As of August 20, 2012, FlatWorld Acquisition Corp. announced that the tender offer originally scheduled to expire on August 24, 2012 has been extended till August 30, 2012. As of August 20, 2012, a total of 0.12 million of FlatWorld's ordinary shares had been tendered and not withdrawn which represent approximately 5.1% of the ordinary shares held by its public shareholders. If more than 0.83 million ordinary shares are validly tendered and not properly withdrawn, FlatWorld will terminate or extend the tender offer. If FlatWorld terminates the tender offer, it will not (i) purchase any ordinary shares pursuant to the tender offer or (ii) consummate the merger with Orchid Island. FlatWorld has to consummate the merger with Orchid Island till September 9, 2012 otherwise FlatWorld (i) will distribute the cash in its trust account, pro rata, to its public shareholders by way of redemption and (ii) intends to cease all operations except for the purposes of any winding up of its affairs.

As of August 30, 2012, FlatWorld Acquisition Corp. announced that the tender offer scheduled to expire on August 30, 2012 has been extended till September 6, 2012. As of August 30, 2012, 1,459,526 ordinary shares have been validly tendered and not properly withdrawn.

Daniel M. LeBey of Hunton & Williams LLP acted as legal advisor for Orchid Island and Bimini. Douglas S. Ellenoff of Ellenoff Grossman & Schole LLP acted as legal advisor for FlatWorld. Continental Stock Transfer & Trust Company, Inc. acted as depository bank and Morrow & Co. acted as information agent for FlatWorld Acquisition Corp. Ellenoff Grossman & Schole LLP was paid an advisory fee of $0.57 million. Moye White LLP acted as legal advisor for Bimini Advisors, Inc.
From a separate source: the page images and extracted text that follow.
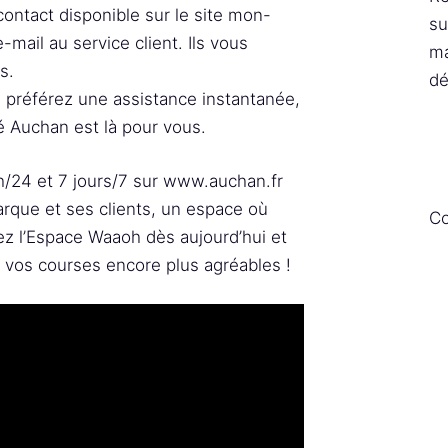
 contact disponible sur le site mon-
su
mail au service client. Ils vous
ma
s.
dé
us préférez une assistance instantanée,
é Auchan est là pour vous.
h/24 et 7 jours/7 sur www.auchan.fr
 marque et ses clients, un espace où
Co
ez l’Espace Waaoh dès aujourd’hui et
t vos courses encore plus agréables !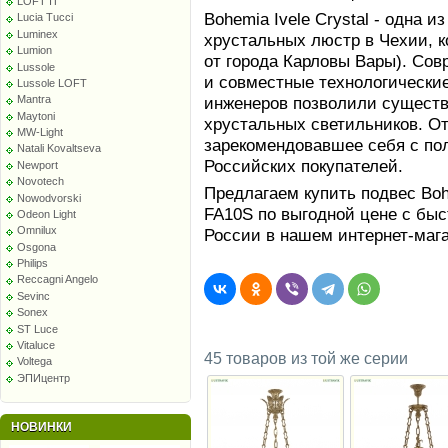
LOFT IT
Bohemia Ivele Crystal - одна 
Lucia Tucci
Luminex
хрустальных люстр в Чехии, к
Lumion
от города Карловы Вары). Сов
Lussole
и совместные технологически
Lussole LOFT
инженеров позволили сущест
Mantra
Maytoni
хрустальных светильников. От
MW-Light
зарекомендовавшее себя с по
Natali Kovaltseva
Российских покупателей.
Newport
Novotech
Предлагаем купить подвес Boh
Nowodvorski
FA10S по выгодной цене с быс
Odeon Light
Omnilux
России в нашем интернет-маг
Osgona
Philips
Reccagni Angelo
Sevinc
Sonex
ST Luce
Vitaluce
45 товаров из той же серии
Voltega
ЭПИцентр
НОВИНКИ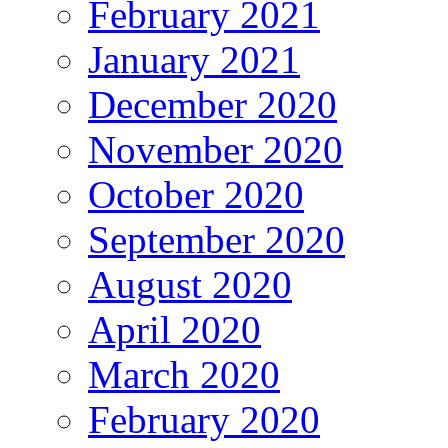
February 2021
January 2021
December 2020
November 2020
October 2020
September 2020
August 2020
April 2020
March 2020
February 2020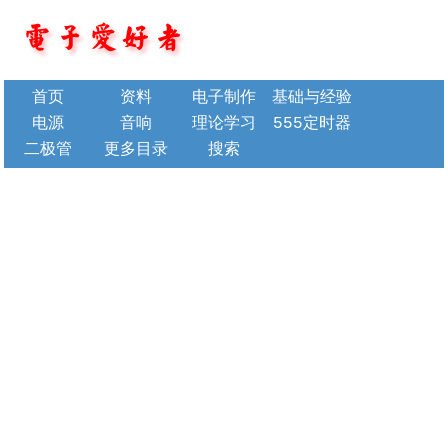
首页
资料
电子制作
基础与经验
电源
音响
理论学习
555定时器
二极管
更多目录
搜索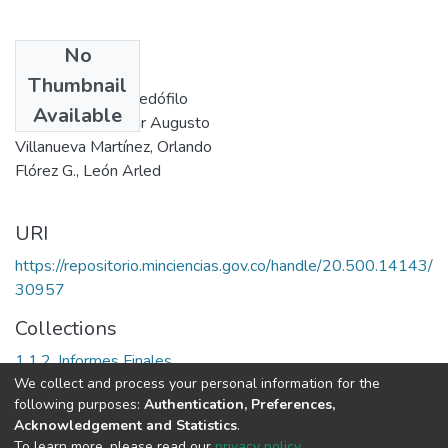
No
Authors
Thumbnail
Medina Pineda, Medófilo
Available
Ayala Diago, César Augusto
Villanueva Martínez, Orlando
Flórez G., León Arled
URI
https://repositorio.minciencias.gov.co/handle/20.500.14143/
30957
Collections
1.1.2. Informes Finales
We collect and process your personal information for the
following purposes:
Authentication, Preferences,
Full item page
Acknowledgement and Statistics
.
To learn more, please read our
privacy policy
.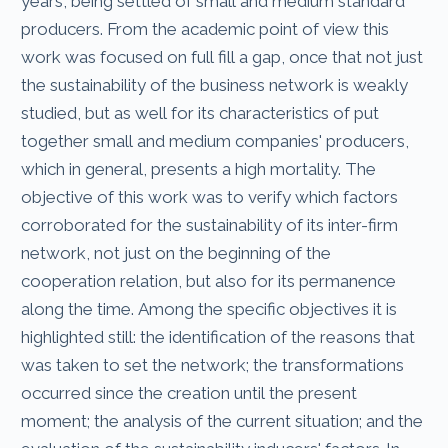
years, being settled of small and medium standard
producers. From the academic point of view this
work was focused on full fill a gap, once that not just
the sustainability of the business network is weakly
studied, but as well for its characteristics of put
together small and medium companies' producers,
which in general, presents a high mortality. The
objective of this work was to verify which factors
corroborated for the sustainability of its inter-firm
network, not just on the beginning of the
cooperation relation, but also for its permanence
along the time. Among the specific objectives it is
highlighted still: the identification of the reasons that
was taken to set the network; the transformations
occurred since the creation until the present
moment; the analysis of the current situation; and the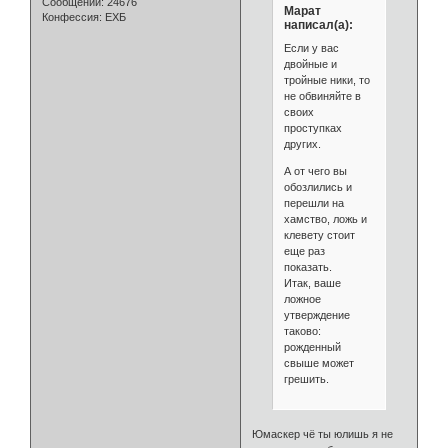
Сообщений:
24676
Марат
Конфессия:
ЕХБ
написал(а):
Если у вас
двойные и
тройные ники, то
не обвиняйте в
своих
проступках
других.
А от чего вы
обозлились и
перешли на
хамство, ложь и
клевету стоит
еще раз
показать.
Итак, ваше
ложное
утверждение
таково:
рожденный
свыше может
грешить.
Юмаскер чё ты юлишь я не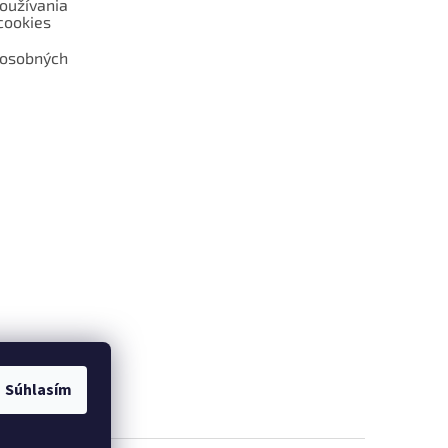
oužívania
cookies
 osobných
 web hokejshop.eu
Súhlasím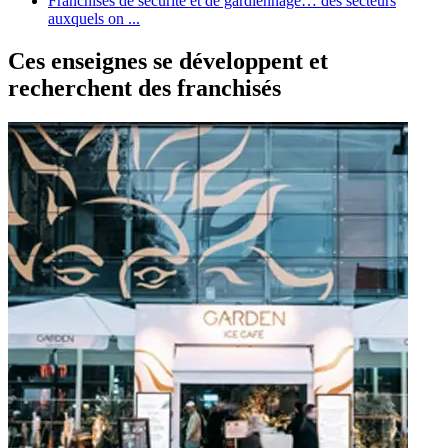
Franchises de sécurité et de gardiennage… des secteurs
auxquels on ...
Ces enseignes se développent et
recherchent des franchisés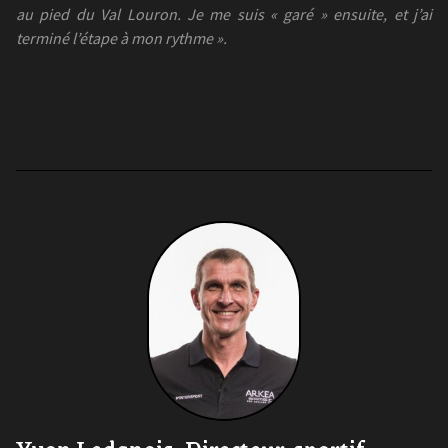
au pied du Val Louron. Je me suis « garé » ensuite, et j’ai
terminé l’étape à mon rythme ».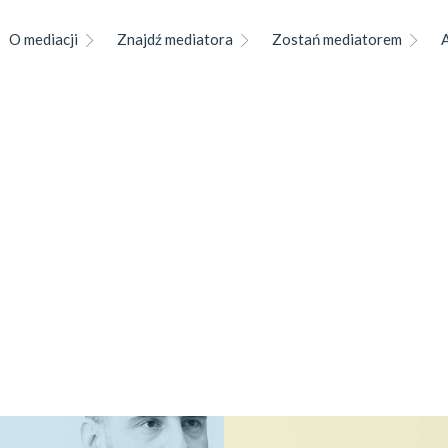
O mediacji
Znajdź mediatora
Zostań mediatorem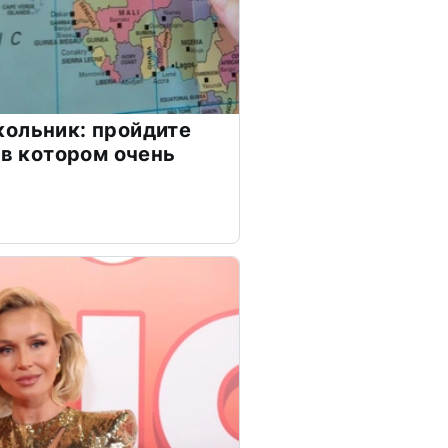
ольник: пройдите
 в котором очень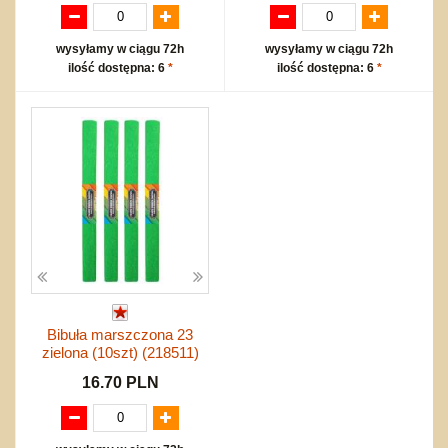
wysyłamy w ciągu 72h
wysyłamy w ciągu 72h
ilość dostępna: 6
*
ilość dostępna: 6
*
Bibuła marszczona 23
zielona (10szt) (218511)
16.70 PLN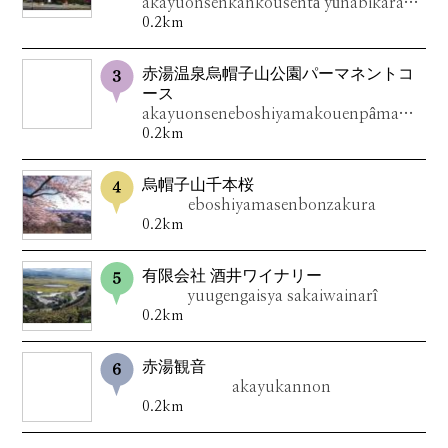
akayuonsenkankousentâ yûnabikarakorokan
0.2km
赤湯温泉烏帽子山公園パーマネントコ
ース
akayuonseneboshiyamakouenpâmanentokôsu
0.2km
烏帽子山千本桜
eboshiyamasenbonzakura
0.2km
有限会社 酒井ワイナリー
yuugengaisya sakaiwainarî
0.2km
赤湯観音
akayukannon
0.2km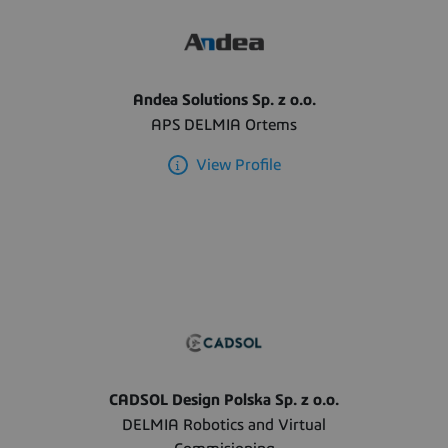
Andea Solutions Sp. z o.o.
APS DELMIA Ortems
View Profile
CADSOL Design Polska Sp. z o.o.
DELMIA Robotics and Virtual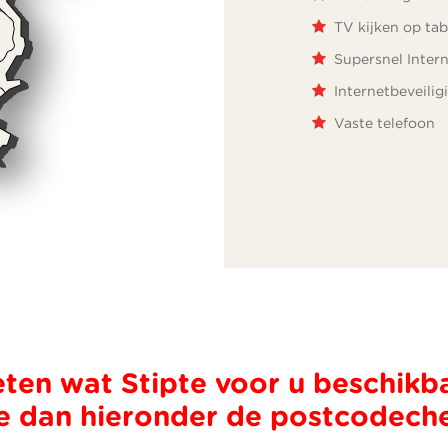
TV kijken op tab
Supersnel Inter
Internetbeveilig
Vaste telefoon
eten wat Stipte voor u beschikba
 dan hieronder de postcodech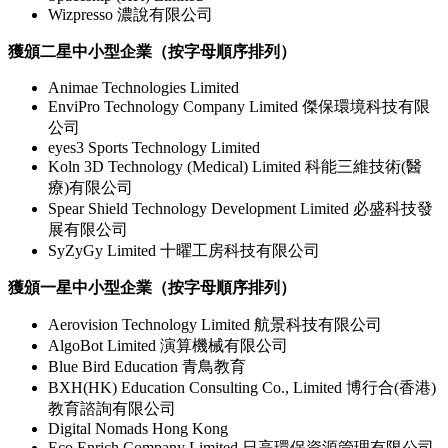
Wizpresso 濃說有限公司
獲頒二星中小型企業（按字母順序排列）
Animae Technologies Limited
EnviPro Technology Company Limited 傑保環境科技有限
公司
eyes3 Sports Technology Limited
Koln 3D Technology (Medical) Limited 科能三維技術(醫
療)有限公司
Spear Shield Technology Development Limited 必盛科技發
展有限公司
SyZyGy Limited 十曜工房科技有限公司
獲頒一星中小型企業（按字母順序排列）
Aerovision Technology Limited 航景科技有限公司
AlgoBot Limited 演算機械有限公司
Blue Bird Education 青鳥教育
BXH(HK) Education Consulting Co., Limited 博行合(香港)
教育諮詢有限公司
Digital Nomads Hong Kong
Eco Enrich Company Limited 日高環保資源管理有限公司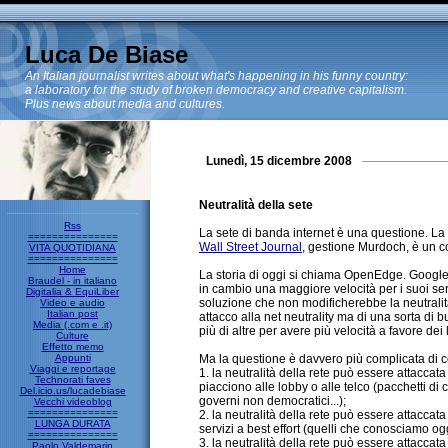
Luca De Biase
An Italian journalist writes about what's happening in his funny country:
a laboratory for the study of broken democracy and creative capitalism.
Plus news about media and cultures.
Lunedì, 15 dicembre 2008
Neutralità della sete
Rss
La sete di banda internet è una questione. La 
===============
Wall Street Journal
, gestione Murdoch, è un c
VITA QUOTIDIANA
===============
Home
La storia di oggi si chiama OpenEdge. Google 
Braudel - in italiano
in cambio una maggiore velocità per i suoi ser
Digitalia & EquiLiber
soluzione che non modificherebbe la neutralit
Video e audio
Italian post
attacco alla net neutrality ma di una sorta di
Media (.com e .it)
più di altre per avere più velocità a favore d
Culture
Effetto memo
Appunti
Ma la questione è davvero più complicata di c
Viaggi e reportage
1. la neutralità della rete può essere attaccat
Technorati faves
piacciono alle lobby o alle telco (pacchetti di
Del.icio.us/lucadebiase
governi non democratici...);
Vecchi videoblog
===============
2. la neutralità della rete può essere attaccat
LUNGA DURATA
servizi a best effort (quelli che conosciamo o
===============
3. la neutralità della rete può essere attaccat
Paolo Valdemarin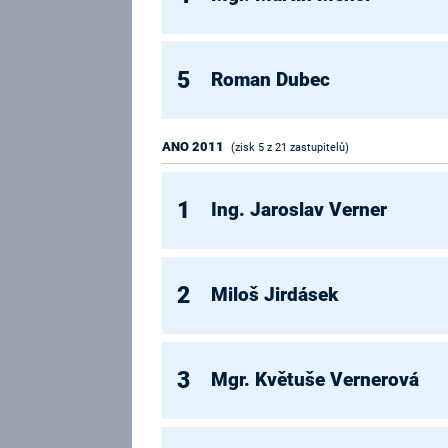
5
Roman Dubec
ANO 2011
(zisk 5 z 21 zastupitelů)
1
Ing. Jaroslav Verner
2
Miloš Jirdásek
3
Mgr. Květuše Vernerová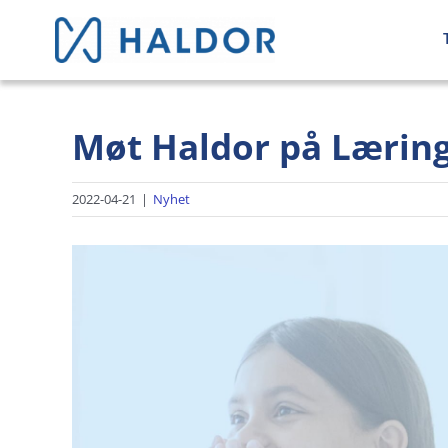
Skip
to
content
Møt Haldor på Læring 
2022-04-21
|
Nyhet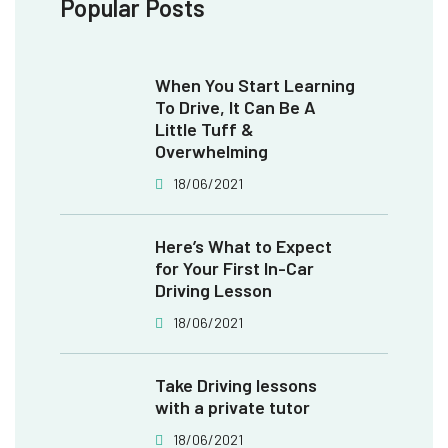
Popular Posts
When You Start Learning
To Drive, It Can Be A
Little Tuff &
Overwhelming
18/06/2021
Here’s What to Expect
for Your First In-Car
Driving Lesson
18/06/2021
Take Driving lessons
with a private tutor
18/06/2021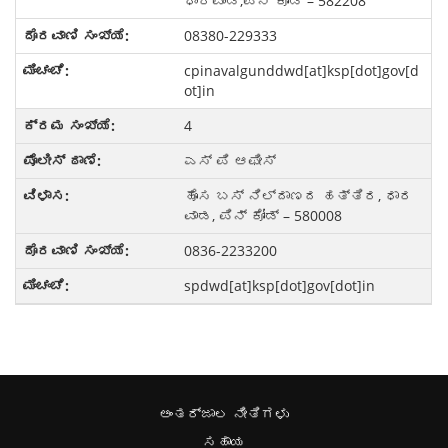
ಧಾರವಾಡ,ಪಿನ್ ಕೋಡ್ – 582208
08380-229333
cpinavalgunddwd[at]ksp[dot]gov[d
ot]in
4
ಎಸ್ ಪಿ ಆಫೀಸ್
ಹೊಸ ಬಸ್ ನಿಲ್ದಾಣದ ಹತ್ತಿರ, ಧಾರ
ವಾಡ, ಪಿನ್ ಕೋಡ್ – 580008
0836-2233200
spdwd[at]ksp[dot]gov[dot]in
ಅಂತರ್ಜಾಲ ನೀತಿಗಳು
ಸಹಾಯ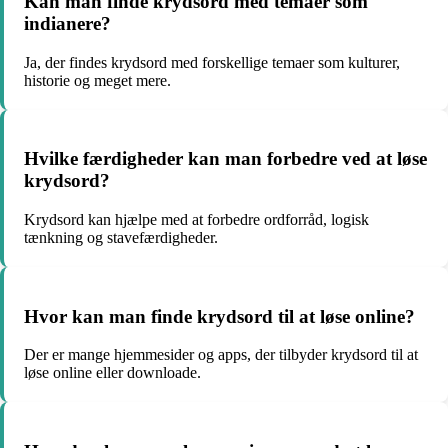
Kan man finde krydsord med temaer som
indianere?
Ja, der findes krydsord med forskellige temaer som kulturer,
historie og meget mere.
Hvilke færdigheder kan man forbedre ved at løse
krydsord?
Krydsord kan hjælpe med at forbedre ordforråd, logisk
tænkning og stavefærdigheder.
Hvor kan man finde krydsord til at løse online?
Der er mange hjemmesider og apps, der tilbyder krydsord til at
løse online eller downloade.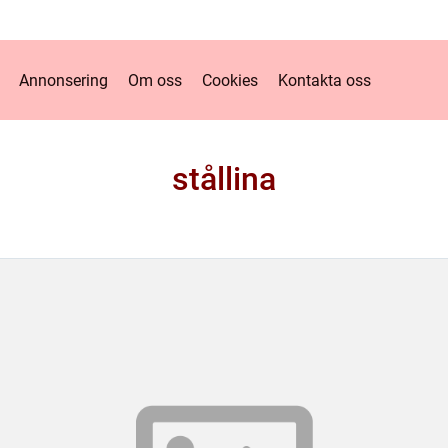
Annonsering
Om oss
Cookies
Kontakta oss
stållina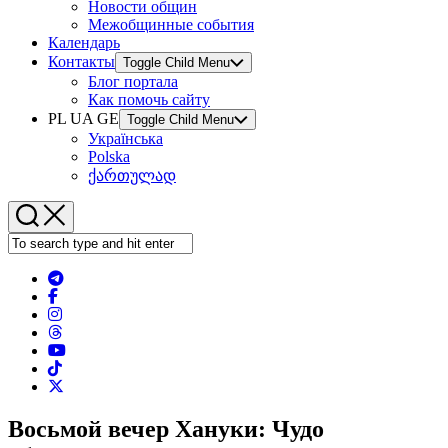
Новости общин
Межобщинные события
Календарь
Контакты
Toggle Child Menu
Блог портала
Как помочь сайту
PL UA GE
Toggle Child Menu
Українська
Polska
ქართულად
Восьмой вечер Хануки: Чудо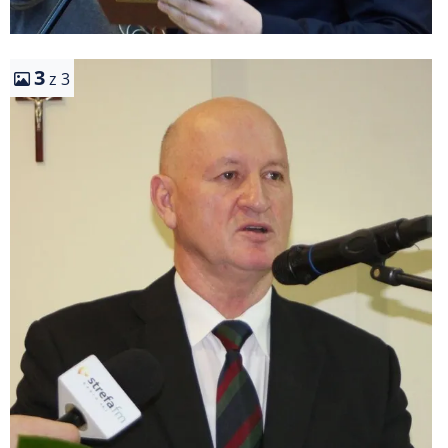
3
z 3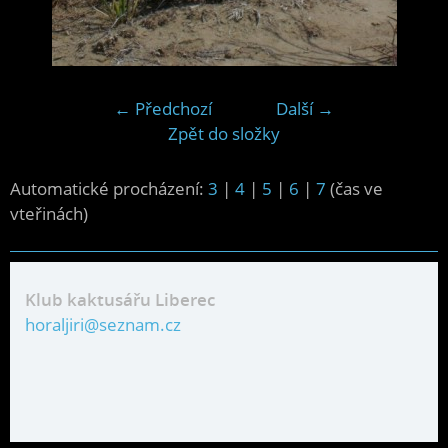
← Předchozí
Další →
Zpět do složky
Automatické procházení:
3
|
4
|
5
|
6
|
7
(čas ve
vteřinách)
Klub kaktusářu Liberec
horaljiri@seznam.cz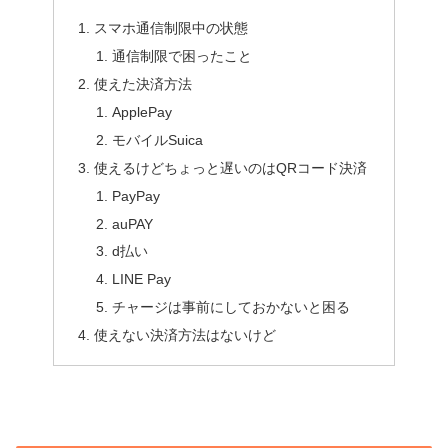
スマホ通信制限中の状態
通信制限で困ったこと
使えた決済方法
ApplePay
モバイルSuica
使えるけどちょっと遅いのはQRコード決済
PayPay
auPAY
d払い
LINE Pay
チャージは事前にしておかないと困る
使えない決済方法はないけど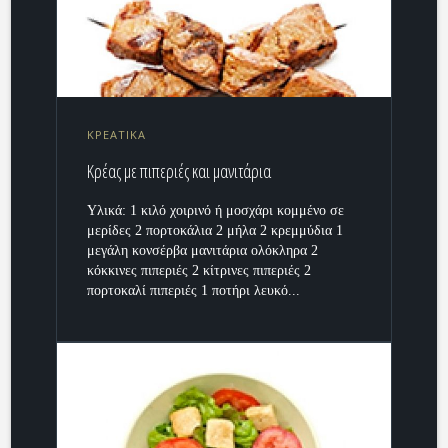
ΚΡΕΑΤΙΚΑ
Κρέας με πιπεριές και μανιτάρια
Υλικά: 1 κιλό χοιρινό ή μοσχάρι κομμένο σε
μερίδες 2 πορτοκάλια 2 μήλα 2 κρεμμύδια 1
μεγάλη κονσέρβα μανιτάρια ολόκληρα 2
κόκκινες πιπεριές 2 κίτρινες πιπεριές 2
πορτοκαλί πιπεριές 1 ποτήρι λευκό...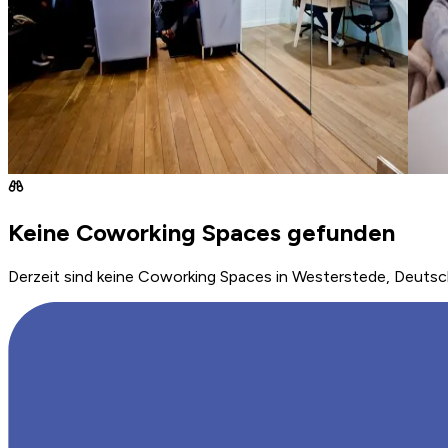
Keine Coworking Spaces gefunden
Derzeit sind keine Coworking Spaces in Westerstede, Deutsch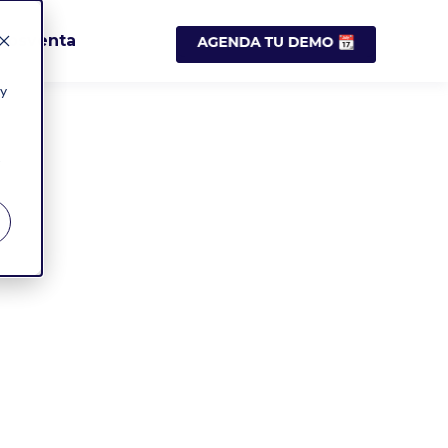
Posventa
 y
Orchid Island Capital, Inc. managed by Bimini Advisors, Inc cancelled the acquisition of FlatWorld Acquisition Corp. (OTCPK:FWLA.F) from FWAC Holdings Limited, Fir Tree Partners L.P., AQR Capital Management, LLC, Polar Securities Inc., and Bulldog Investors in a reverse merger transaction on September 9, 2012. The tender offer which was scheduled to expire on September 6, 2012 was terminated and none of the tendered shares were purchased. As a result, the condition to closing the merger was not met and the merger will not be consummated.